La baisse des prix du pétrole contrarie la stratégie de la BCE
Depuis l’annonce en juin de nouvelles injections de liquidité (TLTRO) et de programmes d’achats d’actifs (ABS et covered bonds), la BCE a réussi la première partie de son programme: faire reculer l’euro. La monnaie unique est passée de plus de 1,36 dollar le 1er juin à 1,254 vendredi, une baisse de 8%. La finalité de cette politique de change qui ne dit pas son nom n’a cependant pas été atteinte: provoquer un regain d’inflation importée en zone euro. La faute au recul concomitant des prix des matières premières, et en premier lieu du pétrole.
«Le prix des importations de la zone euro n’a pas augmenté.

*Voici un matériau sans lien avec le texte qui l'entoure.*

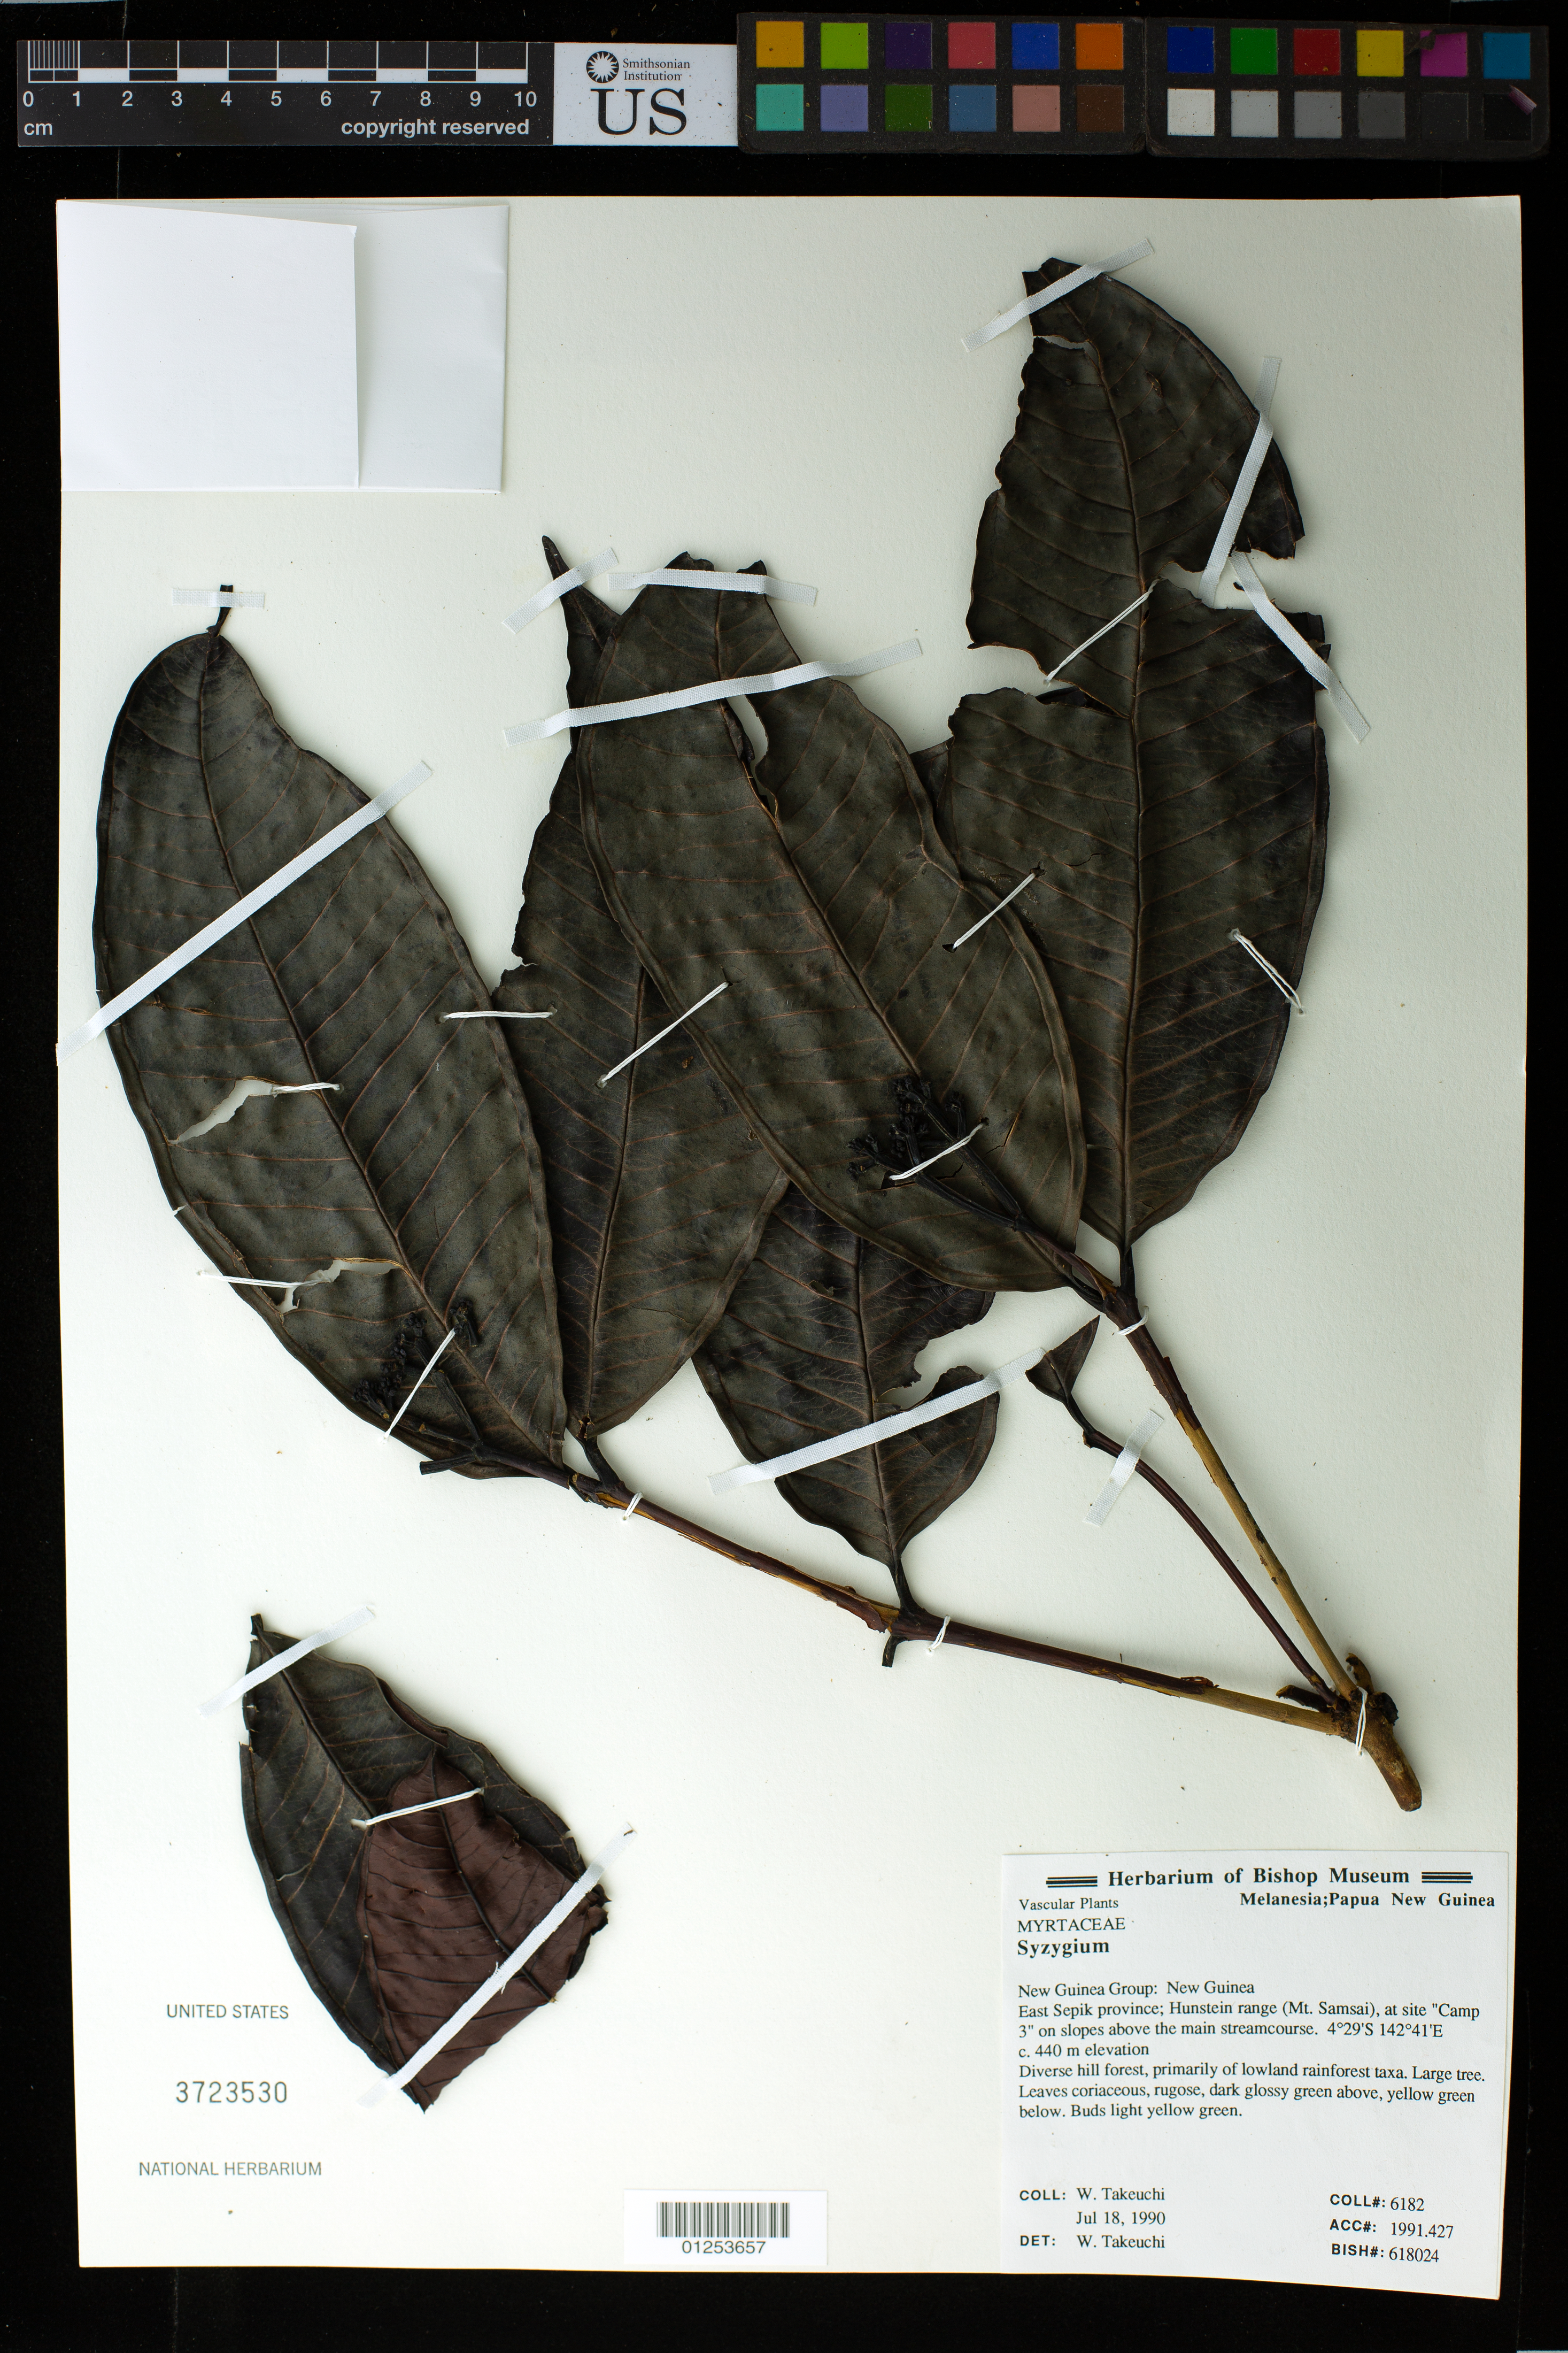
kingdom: Plantae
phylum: Tracheophyta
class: Magnoliopsida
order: Myrtales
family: Myrtaceae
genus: Syzygium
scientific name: Syzygium trivene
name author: (Ridl.) Merr. & L.M. Perry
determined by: Takeuchi, W. N.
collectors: W. Takeuchi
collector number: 6182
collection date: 1990-07-18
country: Papua New Guinea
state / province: East Sepik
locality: Hunstein range (Mt. Samsai) at site "Camp 3" on slopes above the main streamcourse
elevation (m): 440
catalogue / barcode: US 3723530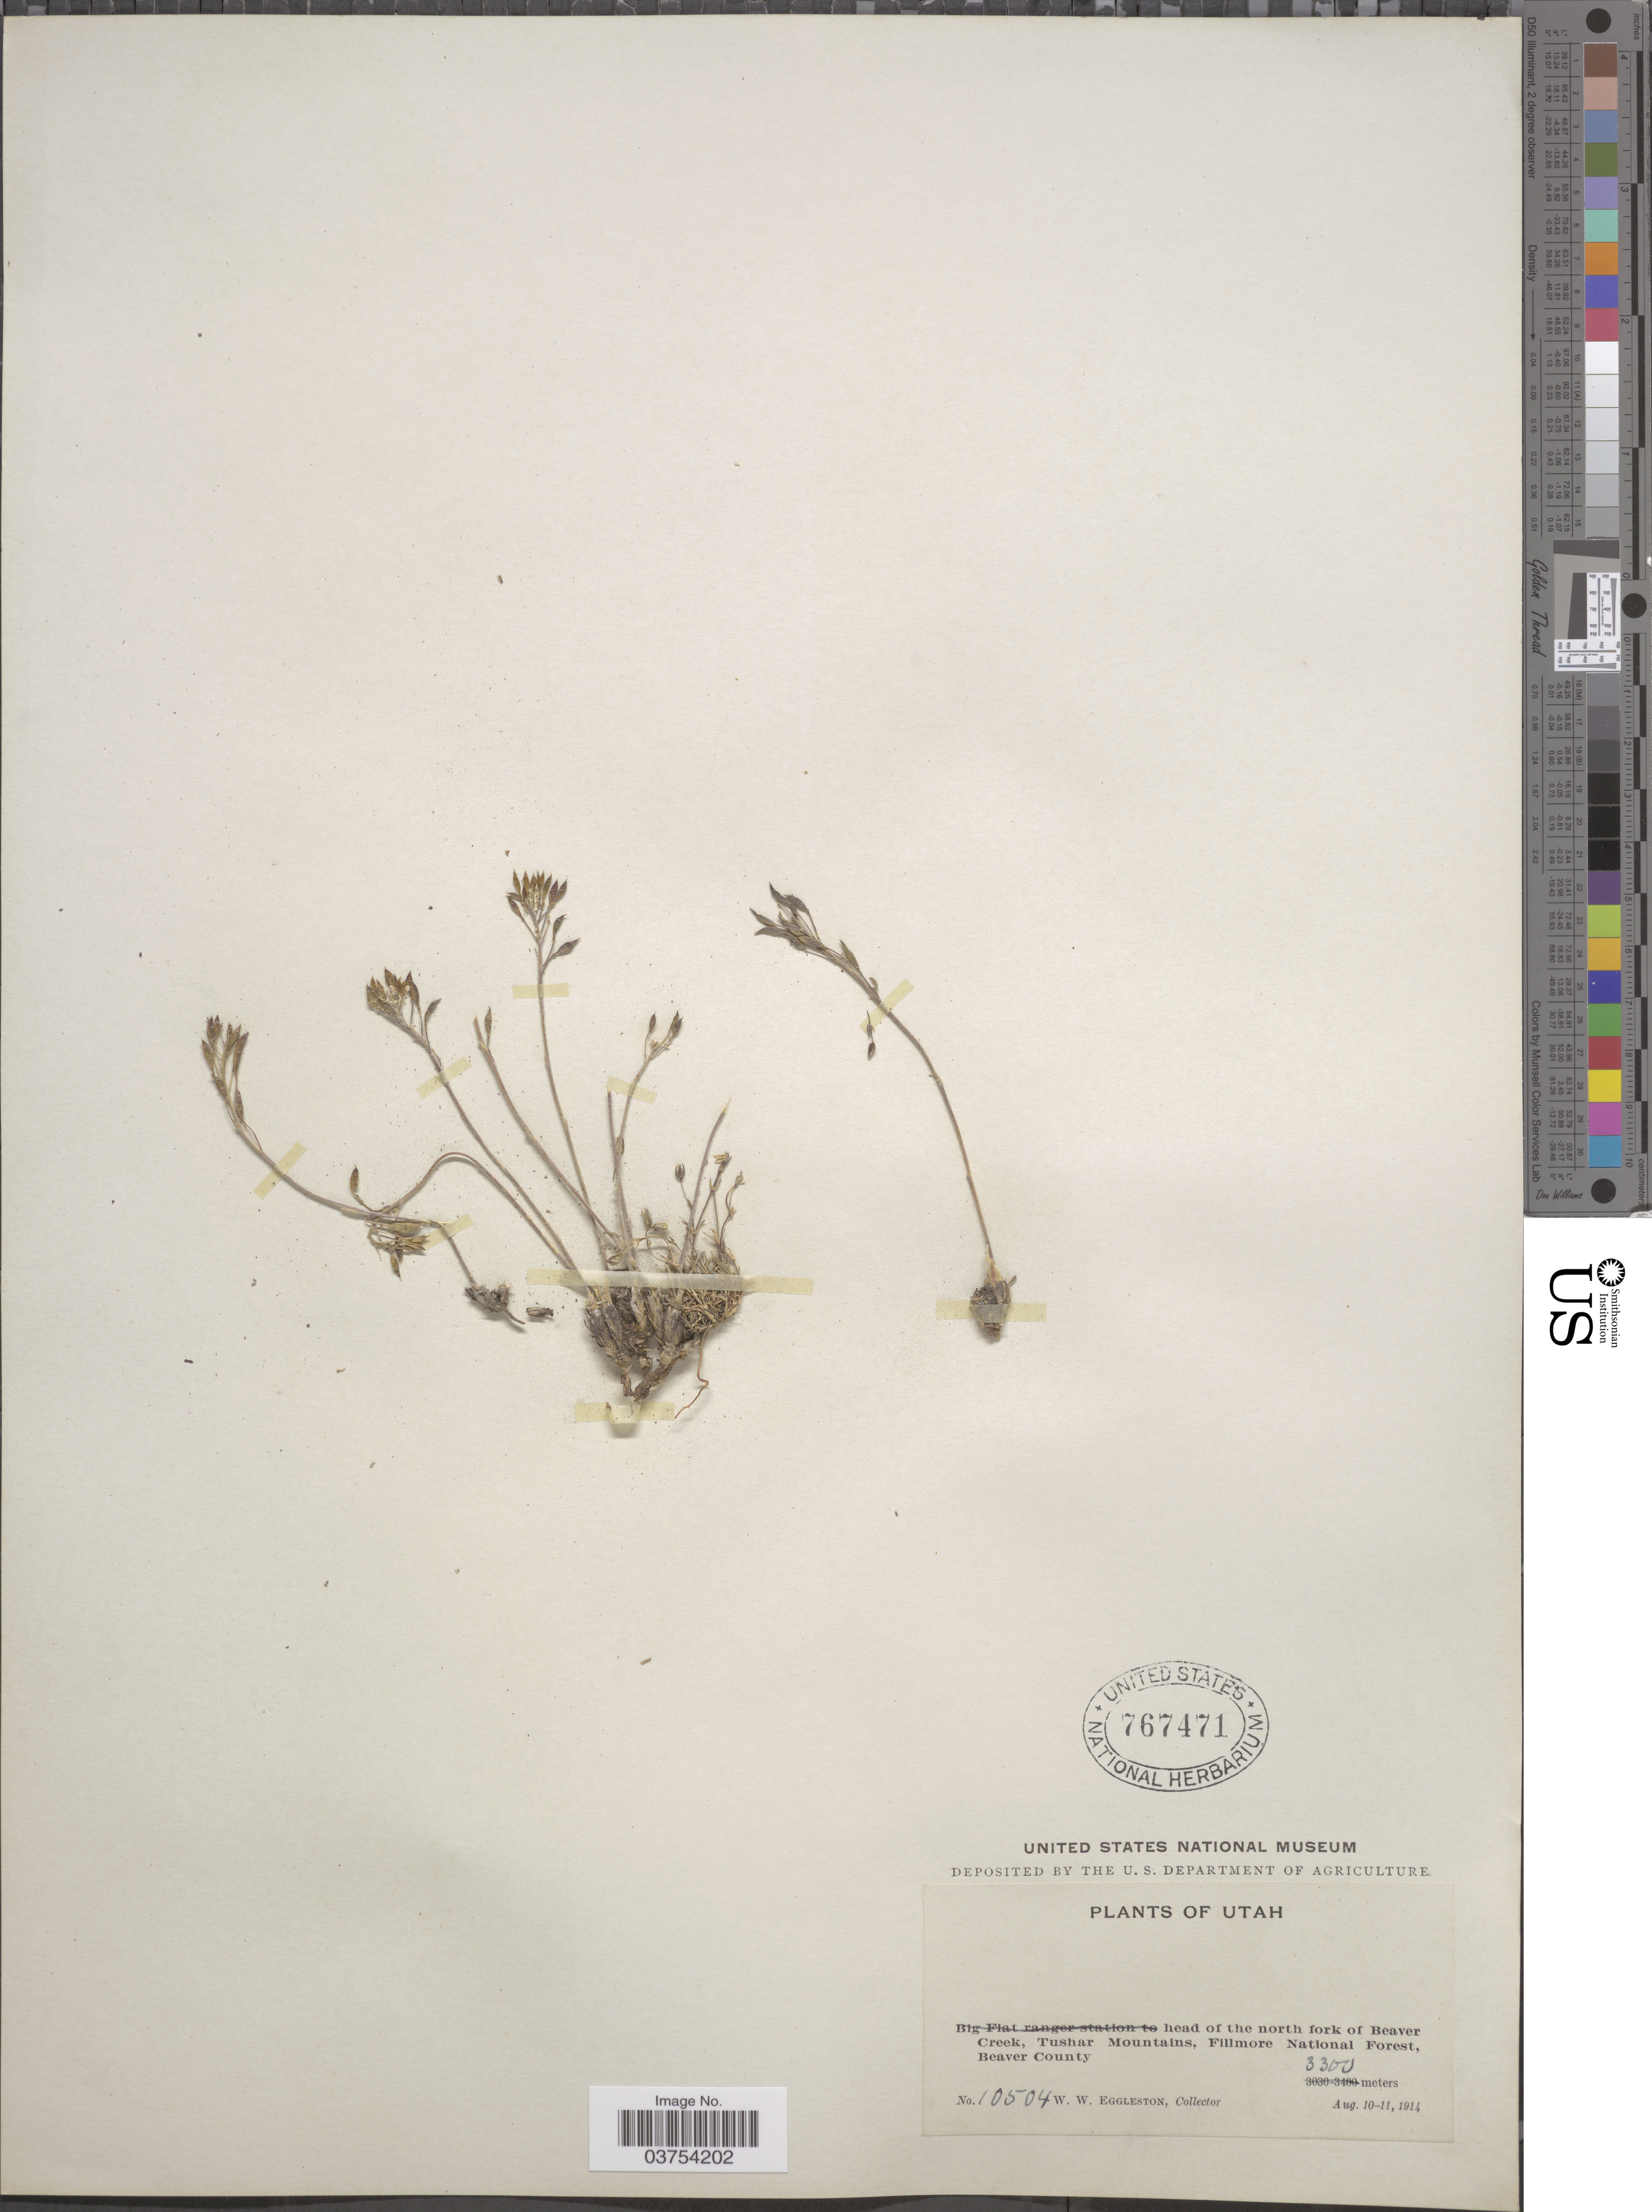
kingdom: Plantae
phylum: Tracheophyta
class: Magnoliopsida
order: Brassicales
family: Brassicaceae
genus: Smelowskia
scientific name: Smelowskia calycina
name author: (Stephan) C.A. Mey.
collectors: W. W. Eggleston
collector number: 10504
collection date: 1914-08-10/1914-08-11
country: United States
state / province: Utah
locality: Head of the north fork of Beaver Creek, Tushar Mountains, Fillmore National Forest, Beaver County.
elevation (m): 3300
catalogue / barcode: US 767471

L’absence d’inflation importée vient largement de la baisse du prix du pétrole en dollars, qui a compensé l’effet de la dépréciation de l’euro», constate Patrick Artus, chez Natixis. En théorie, une dépréciation de 10% de la devise accroîtrait de 0,6 point le niveau des prix de la zone euro grâce au renchérissement des matières premières importées, souligne l’économiste. Mais le prix du baril de Brent, exprimé en dollars, est passé dans le même temps de 109 dollars début juin à 92 dollars à peine, soit un recul de 15%.
La stratégie de la BCE se heurte à une relation bien établie sur les marchés. Depuis 1980, «la corrélation entre le prix du pétrole en dollars et le taux de change dollar/euro est positive à toutes les périodes, sauf en 2009-2010», relève Patrick Artus. Autrement dit, lorsque le billet vert se renforce, comme aujourd’hui, le baril devient généralement meilleur marché, et vice versa. La dépréciation de l’euro organisée par la BCE pourra donc soutenir la croissance de la zone, à travers le canal des exportations, mais pas l’inflation, estime l’économiste de Natixis. De quoi pousser la banque centrale vers un assouplissement quantitatif massif.